Kitchen books and recipes that Katie Lipsitt I cannot live without Son: Minestrone soup, tomato sauce and meatballs “Essentials from Marcella Hazan's” essential Italian cuisine; Serum chicken of “heat of salty fat of fat by Samin Nosrat;” All the pizzas “of” The River Cafe Cookbook “by Rose Gray and Ruth Rogers; vegetables and flat salads of” Nothing Fancy “by Alison Roman; and the shelter meatballs with” Jerusalem “yogurt of” Jerusalem “by Yotam Ottolenghi.

“I have the copy of my grandmother of 'The Settlement Cook Book' and My Mother's 'Joy of Cooking', which ATESORO. and Girls'. Margot Tobias.

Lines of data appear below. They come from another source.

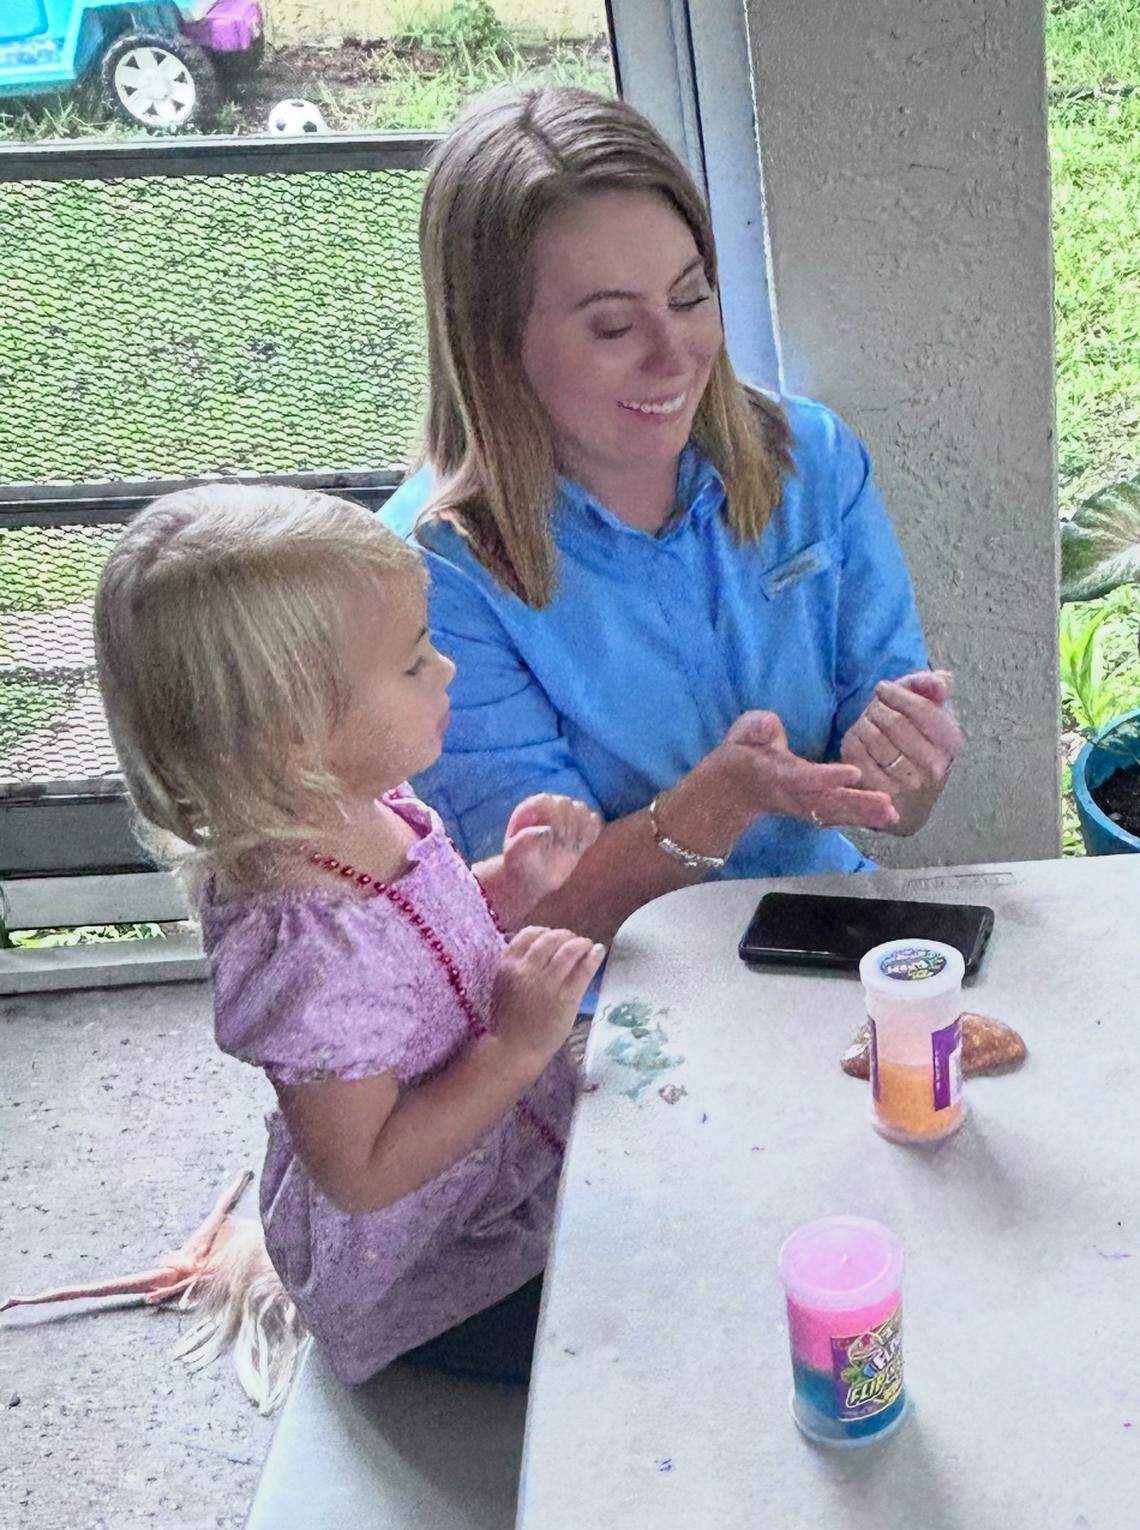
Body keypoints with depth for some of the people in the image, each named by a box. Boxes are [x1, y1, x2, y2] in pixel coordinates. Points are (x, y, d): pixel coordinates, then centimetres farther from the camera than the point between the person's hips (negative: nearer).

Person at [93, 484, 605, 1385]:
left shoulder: (368, 809, -10)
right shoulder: (310, 945, -37)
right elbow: (364, 1173, -28)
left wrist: (514, 884, -8)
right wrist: (519, 1046, -31)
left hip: (506, 1169, 8)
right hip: (425, 1285, -8)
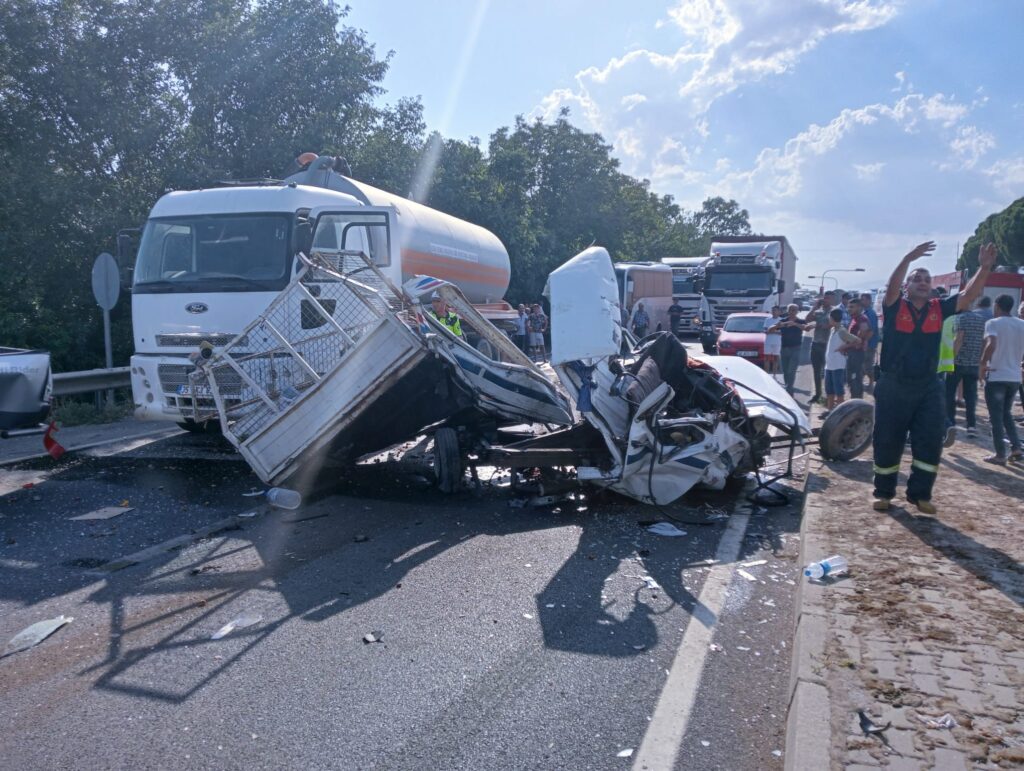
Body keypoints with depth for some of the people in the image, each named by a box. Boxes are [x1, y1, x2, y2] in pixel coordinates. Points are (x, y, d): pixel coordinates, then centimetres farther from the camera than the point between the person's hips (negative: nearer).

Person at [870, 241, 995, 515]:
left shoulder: (939, 308, 6)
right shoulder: (895, 306, -3)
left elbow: (969, 295, -3)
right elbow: (892, 286, -22)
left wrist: (985, 268, -17)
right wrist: (909, 258, -35)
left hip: (929, 387, 3)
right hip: (893, 386, -3)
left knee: (930, 443, 2)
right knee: (887, 442, 4)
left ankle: (920, 494, 13)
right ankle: (883, 492, 17)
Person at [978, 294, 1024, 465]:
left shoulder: (993, 323, -9)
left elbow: (991, 344, -27)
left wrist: (984, 363, -14)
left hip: (996, 376, -5)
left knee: (996, 417, 3)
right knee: (1006, 414, 21)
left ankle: (1000, 455, 4)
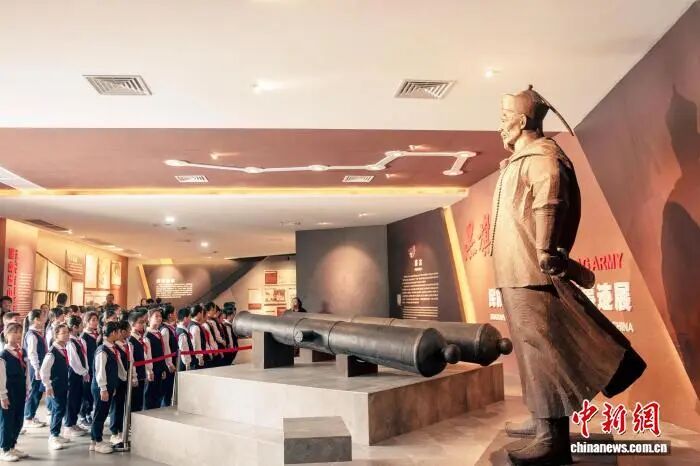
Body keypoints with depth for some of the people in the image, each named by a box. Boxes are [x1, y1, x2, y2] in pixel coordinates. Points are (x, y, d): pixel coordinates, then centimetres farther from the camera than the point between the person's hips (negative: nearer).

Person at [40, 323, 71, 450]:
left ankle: (56, 434, 27)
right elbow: (43, 371, -19)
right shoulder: (52, 352, -19)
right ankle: (53, 437, 4)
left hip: (64, 385, 8)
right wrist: (48, 386, -17)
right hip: (55, 386, -8)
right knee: (58, 410, -7)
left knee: (61, 410, 14)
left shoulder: (64, 350, 6)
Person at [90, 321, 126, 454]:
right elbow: (100, 371, -20)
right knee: (100, 414, 2)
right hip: (101, 388, -9)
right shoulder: (102, 351, -19)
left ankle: (97, 440, 25)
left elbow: (118, 367, 17)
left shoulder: (112, 349, 8)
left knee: (103, 414, 15)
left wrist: (126, 378, 22)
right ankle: (97, 443, 12)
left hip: (109, 387, 9)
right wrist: (103, 389, -20)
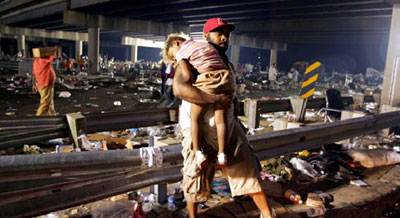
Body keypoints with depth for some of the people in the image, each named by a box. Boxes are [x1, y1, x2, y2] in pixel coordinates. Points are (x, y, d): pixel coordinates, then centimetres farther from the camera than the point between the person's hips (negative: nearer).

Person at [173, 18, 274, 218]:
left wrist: (235, 122, 23)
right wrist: (215, 99, -32)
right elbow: (179, 88, -29)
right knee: (196, 177, 7)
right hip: (199, 129, -6)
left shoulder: (227, 63, 13)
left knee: (247, 168, 5)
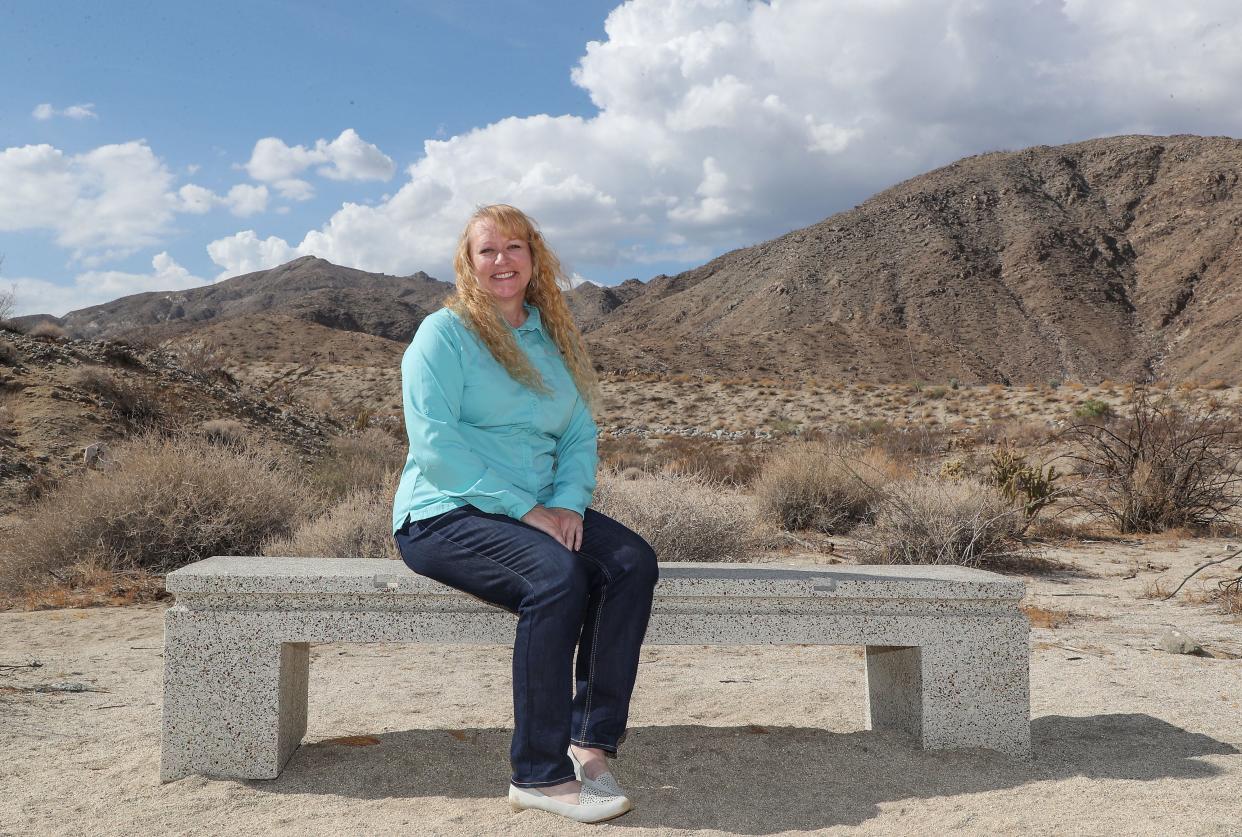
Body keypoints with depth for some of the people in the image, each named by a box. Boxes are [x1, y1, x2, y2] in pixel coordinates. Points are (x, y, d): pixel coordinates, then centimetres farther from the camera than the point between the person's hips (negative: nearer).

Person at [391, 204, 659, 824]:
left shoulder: (555, 339, 16)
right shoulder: (444, 332, -3)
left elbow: (580, 434, 12)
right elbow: (434, 440, -15)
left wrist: (568, 502, -9)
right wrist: (524, 509, -19)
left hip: (538, 511, 6)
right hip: (444, 514, -6)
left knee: (633, 562, -19)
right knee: (557, 577, -32)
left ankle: (592, 745, -16)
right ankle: (539, 775, -21)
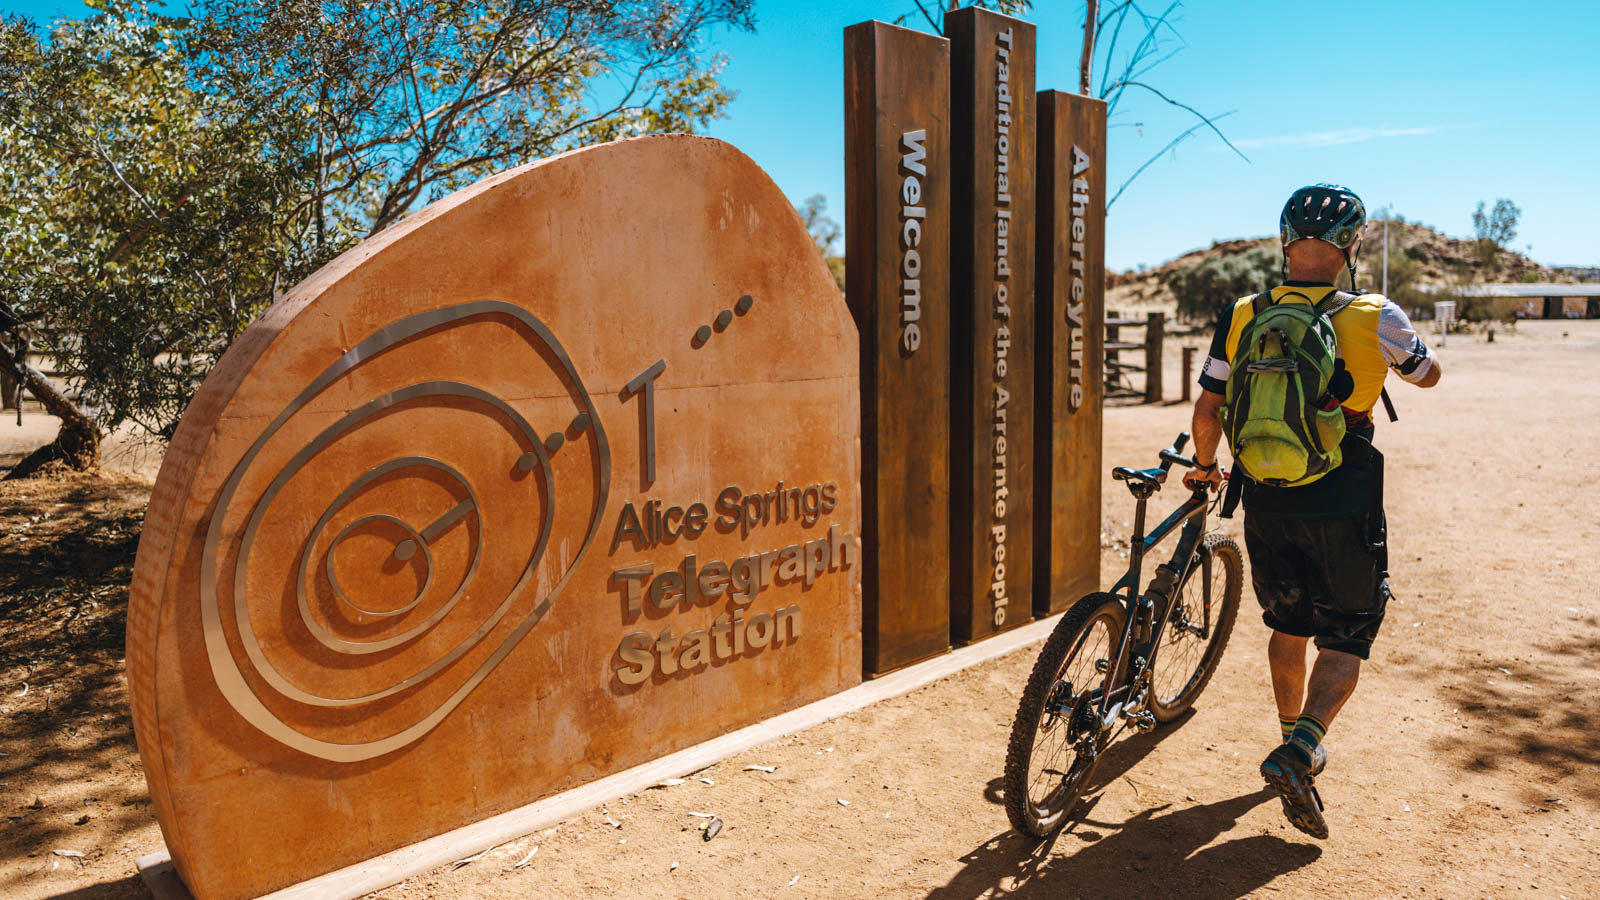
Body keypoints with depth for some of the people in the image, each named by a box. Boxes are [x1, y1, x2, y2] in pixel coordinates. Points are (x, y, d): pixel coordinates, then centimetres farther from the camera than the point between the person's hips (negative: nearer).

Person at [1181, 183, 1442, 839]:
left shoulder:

Heidi Haaland Call these five mandatory “reading books, particularly during stress times”: “Christmas Memories Kitchen Book” by the Connie Colom, Lynn Anderson editors and Lois Klee with illustrator Lynn Anderson and a list of chefs and writers of the 80s; “The Country Kitchen Cook Book” by Edward Harris Heth; “Pure & Simple: An Incircle Cookbook,” published by Nieman Marcus; “Christmas gifts from a field kitchen” by Mary Reynolds Smith; and “A Child's Christmas Cookbook” of the Denver Museum of Art.

“When I was 18, I went to France to take care of four children like Au Pair. The family lived in Alsacia. The mother was an American woman named Carol and married to a French man. I had a copy of 'Domain the art of French art' I asked, I still have an original copy that I bought. Charles Thompson.

Deeann Wong It refers more frequently to “Burma” by Naomi Duguid for its Japanese cucumbers in pickle, tomato and spinach salad, eggplant salad and egg curry recipes; and “Jerusalem” by Yotam Ottolenghi for roasted chicken with Ouzo and Clementines.

According Beth Glazener“I use a ton of recipes that come from several magazines, kitchen books and the recipe repository in the United States test kitchen, the illustrated websites of Cook's Country and Cook. Quiche, molasses of spice cookies, maple syrup cake and brunette sugar and Bourbon whipped cream (it is to die at the top of the nueces cake).”

Barbara FelsingerThe title of “The Moosewood Cookbook” is Mollie Katzen. The peas soup, the spinach ricota cake, the rebellious stuffed potatoes and the gazpacho are their favorite recipes.

Anne Whitacre Wrote That, “I Cooked My Way Through to 1973 Saint-Jacques Printanier, Blueberries in Lemon Mousse;

The most beloved titles of the former Times cartoonist for restaurant reviews, Donna Barstow, Include, “an early edition of 'Joy of Cooking' of my grandmother who is falling apart. The original chocolate mousse recipe is written as if it were perfectly normal to yearn for such a decadent dish, without implicit guilt. And 'The Bible of the cake' by Rose Levy Berangaum, because in the preface, he explains that she fell into love with her husband when he said that he The same recipient with the container.

“My trip to appreciate the literary qualities of the kitchen books came from my own work as an author. When I finished a draft of my first book, I had spent hours and hours in the libraries investigating and, as a relief, I wanted to start a project that involved more physical. We had just welcomed our second child to our family, so I also wanted a project to do at home. Menu cookbook. Tom Kemper.